DATASET ->
______________________________
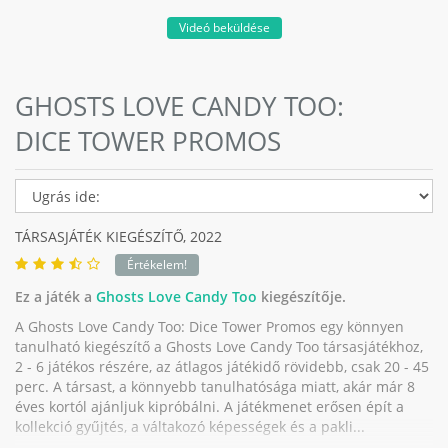
Videó beküldése
GHOSTS LOVE CANDY TOO:
DICE TOWER PROMOS
TÁRSASJÁTÉK KIEGÉSZÍTŐ,
2022
Értékelem!
Ez a játék a
Ghosts Love Candy Too
kiegészítője.
A Ghosts Love Candy Too: Dice Tower Promos egy könnyen
tanulható kiegészítő a Ghosts Love Candy Too társasjátékhoz,
2 - 6 játékos részére, az átlagos játékidő rövidebb, csak 20 - 45
perc. A társast, a könnyebb tanulhatósága miatt, akár már 8
éves kortól ajánljuk kipróbálni. A játékmenet erősen épít a
kollekció gyűjtés, a váltakozó képességek és a pakli...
______________________________
WHAT TO DO ->
The expected answer is the whole listing above, copied exactly, with images excluded.

REPLY ->
Videó beküldése
GHOSTS LOVE CANDY TOO:
DICE TOWER PROMOS
TÁRSASJÁTÉK KIEGÉSZÍTŐ,
2022
Értékelem!
Ez a játék a
Ghosts Love Candy Too
kiegészítője.
A Ghosts Love Candy Too: Dice Tower Promos egy könnyen
tanulható kiegészítő a Ghosts Love Candy Too társasjátékhoz,
2 - 6 játékos részére, az átlagos játékidő rövidebb, csak 20 - 45
perc. A társast, a könnyebb tanulhatósága miatt, akár már 8
éves kortól ajánljuk kipróbálni. A játékmenet erősen épít a
kollekció gyűjtés, a váltakozó képességek és a pakli...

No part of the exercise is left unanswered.